## SUPPLIED DATA:
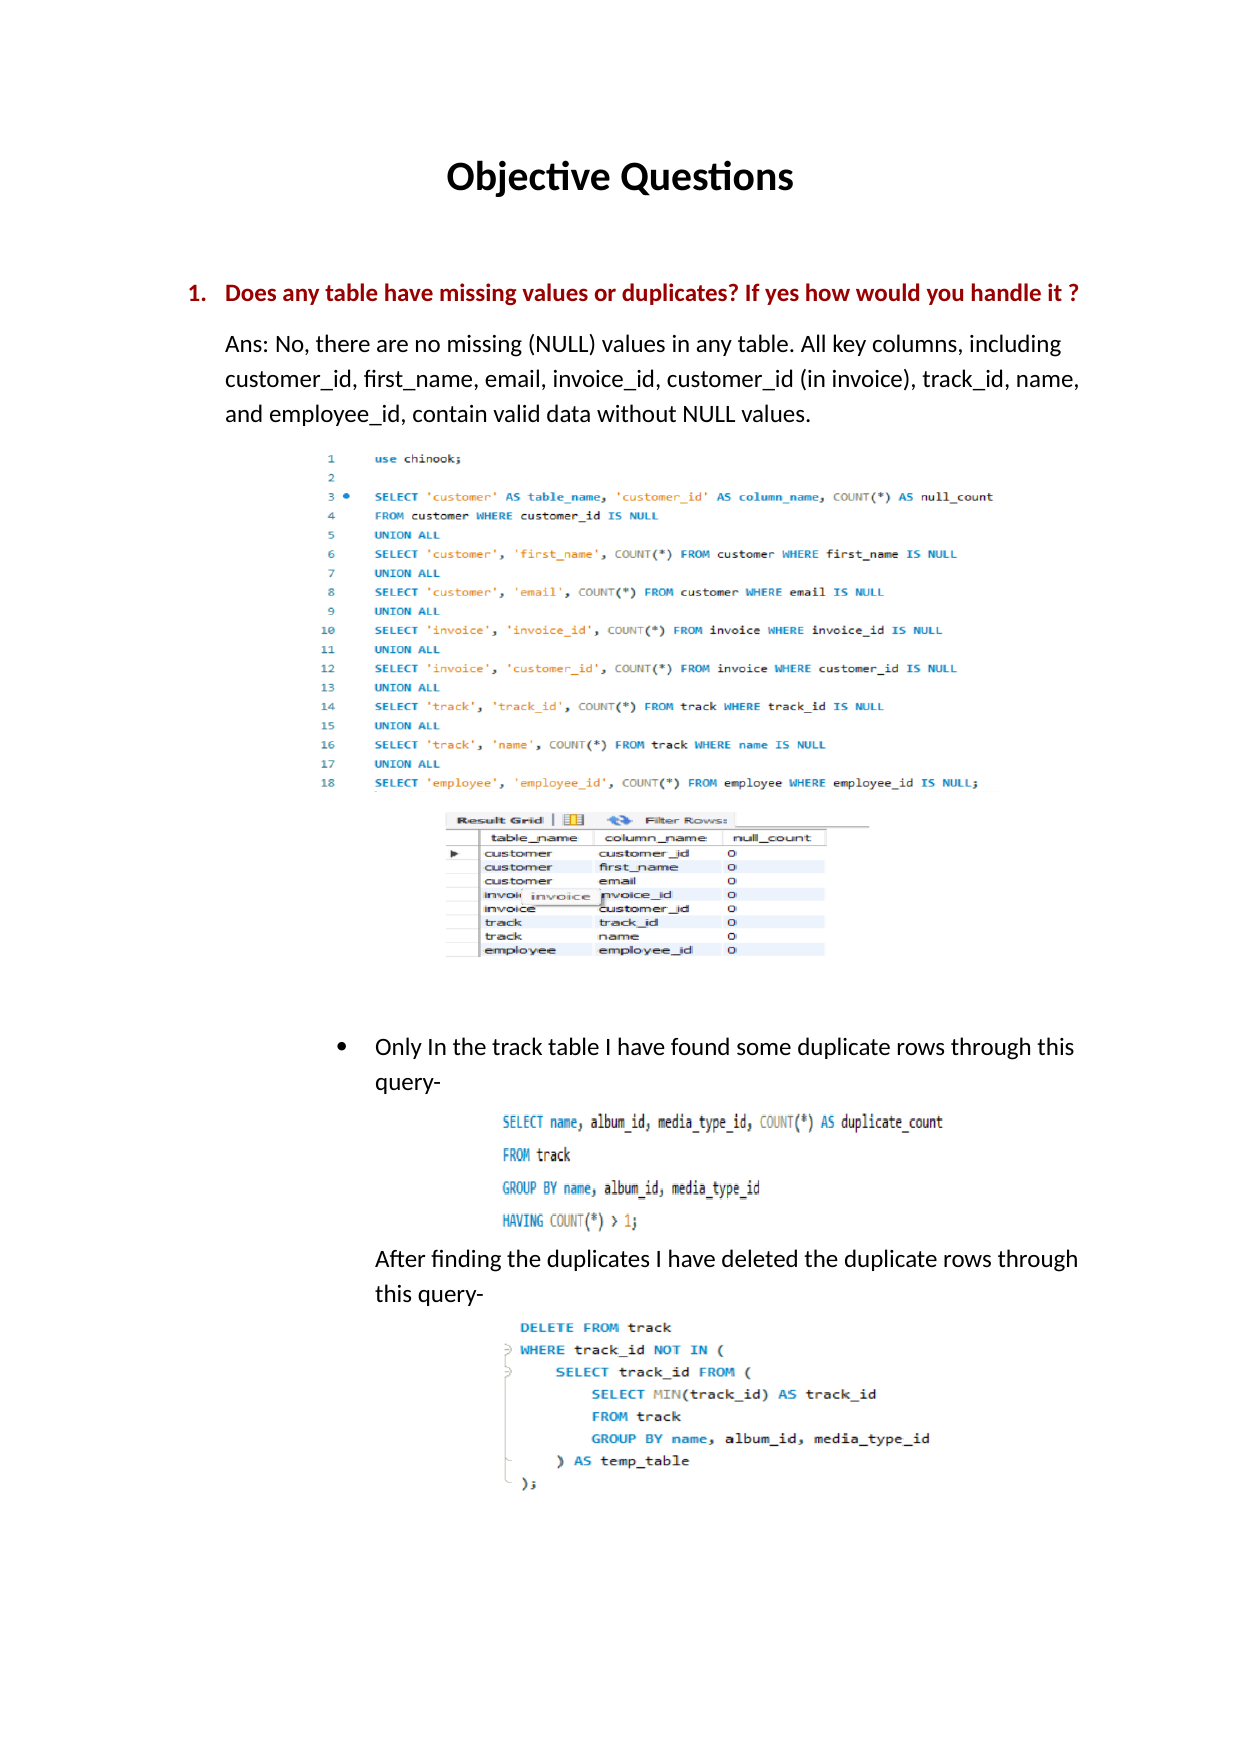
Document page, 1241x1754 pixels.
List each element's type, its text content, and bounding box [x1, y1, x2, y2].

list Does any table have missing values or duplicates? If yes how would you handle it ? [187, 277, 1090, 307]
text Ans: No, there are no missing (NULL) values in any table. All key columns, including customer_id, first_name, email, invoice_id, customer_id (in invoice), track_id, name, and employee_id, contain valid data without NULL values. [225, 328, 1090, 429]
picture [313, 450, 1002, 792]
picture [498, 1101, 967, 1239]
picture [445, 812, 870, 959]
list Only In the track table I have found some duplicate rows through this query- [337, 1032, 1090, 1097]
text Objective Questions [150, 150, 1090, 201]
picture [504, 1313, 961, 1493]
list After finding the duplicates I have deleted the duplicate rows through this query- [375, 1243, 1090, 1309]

---

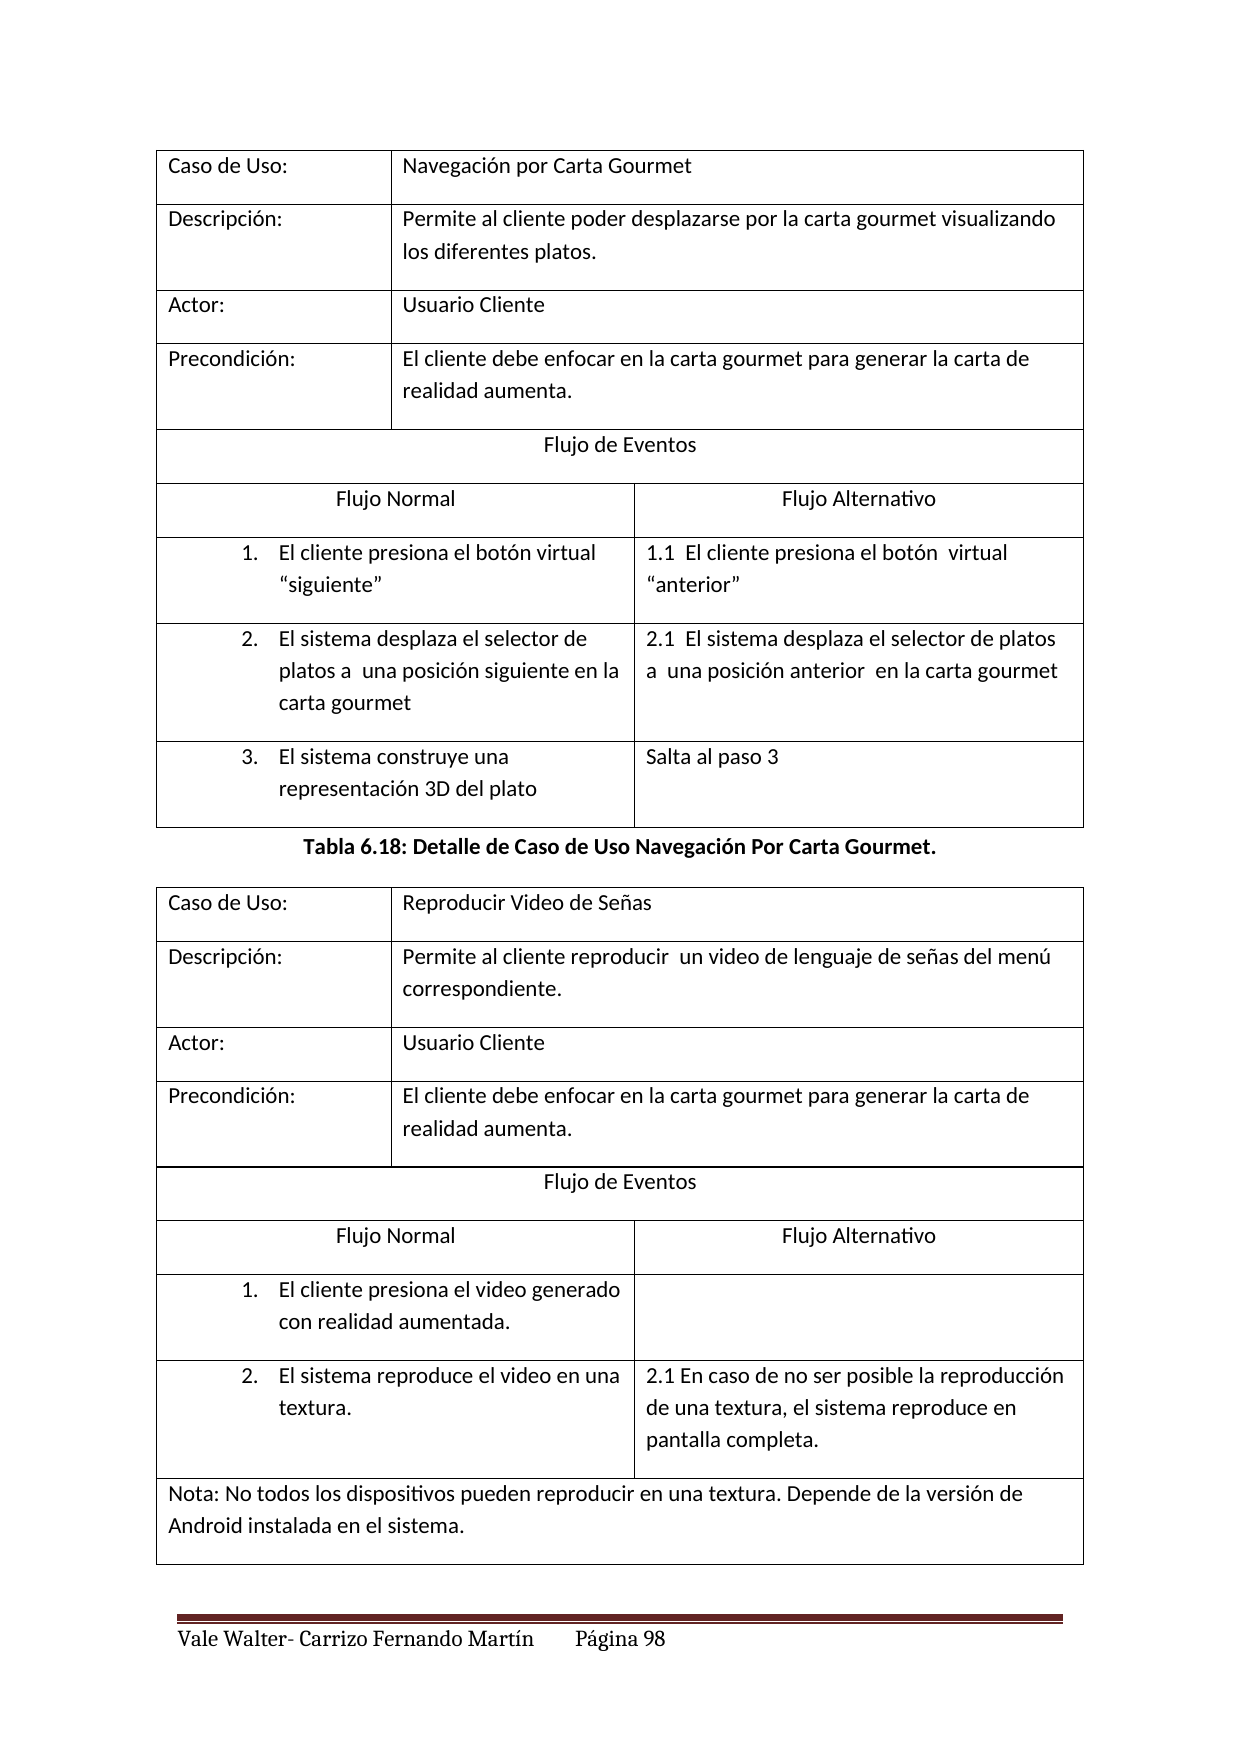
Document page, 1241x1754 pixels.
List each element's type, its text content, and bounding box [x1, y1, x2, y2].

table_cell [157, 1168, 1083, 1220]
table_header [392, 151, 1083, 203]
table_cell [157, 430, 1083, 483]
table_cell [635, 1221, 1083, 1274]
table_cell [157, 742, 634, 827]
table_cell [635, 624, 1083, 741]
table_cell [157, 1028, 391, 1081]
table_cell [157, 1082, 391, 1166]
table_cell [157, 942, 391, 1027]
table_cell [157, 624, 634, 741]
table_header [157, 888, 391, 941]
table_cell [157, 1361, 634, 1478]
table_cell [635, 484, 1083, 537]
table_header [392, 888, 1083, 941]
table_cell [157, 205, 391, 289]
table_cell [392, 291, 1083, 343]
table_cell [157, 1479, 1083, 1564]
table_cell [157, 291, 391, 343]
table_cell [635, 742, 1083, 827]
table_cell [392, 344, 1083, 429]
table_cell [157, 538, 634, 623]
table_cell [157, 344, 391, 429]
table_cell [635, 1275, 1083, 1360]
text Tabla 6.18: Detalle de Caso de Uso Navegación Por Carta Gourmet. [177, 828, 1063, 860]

* * *

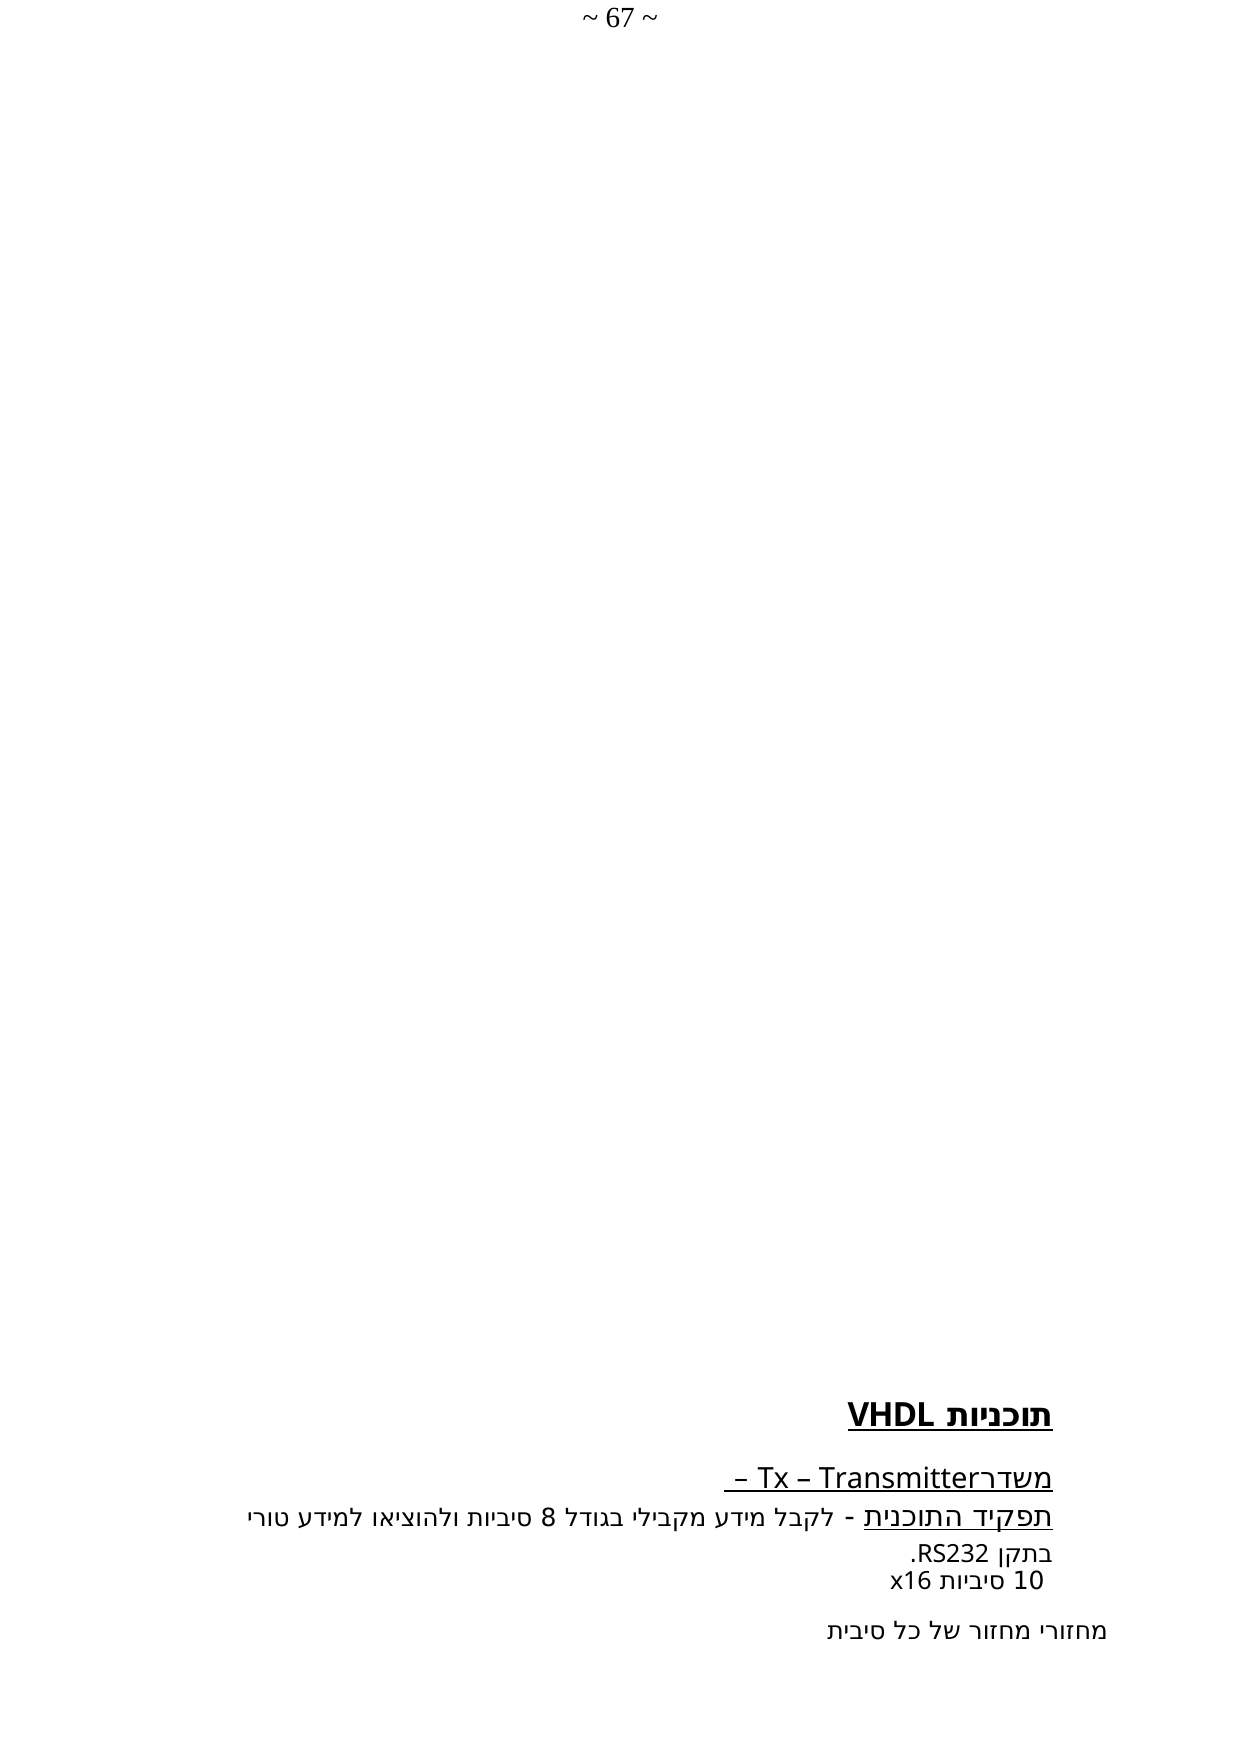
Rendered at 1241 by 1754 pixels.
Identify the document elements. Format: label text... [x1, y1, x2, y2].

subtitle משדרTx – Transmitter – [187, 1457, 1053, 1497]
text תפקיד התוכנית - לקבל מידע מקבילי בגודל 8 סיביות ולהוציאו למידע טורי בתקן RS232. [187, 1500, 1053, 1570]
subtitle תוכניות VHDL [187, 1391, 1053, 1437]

## WORK TO BE COMPLETED:
In the material above, locate the line containing "table_cell [157, 624, 634, 741]" and the line containing "table_cell [157, 344, 391, 429]". Transcribe exactly those two lines and every line between them, and nothing more.

## ANSWER AREA:
table_cell [157, 624, 634, 741]
table_header [157, 888, 391, 941]
table_cell [157, 1361, 634, 1478]
table_cell [635, 484, 1083, 537]
table_header [392, 888, 1083, 941]
table_cell [157, 205, 391, 289]
table_cell [392, 291, 1083, 343]
table_cell [157, 1479, 1083, 1564]
table_cell [157, 291, 391, 343]
table_cell [635, 742, 1083, 827]
table_cell [392, 344, 1083, 429]
table_cell [157, 538, 634, 623]
table_cell [157, 344, 391, 429]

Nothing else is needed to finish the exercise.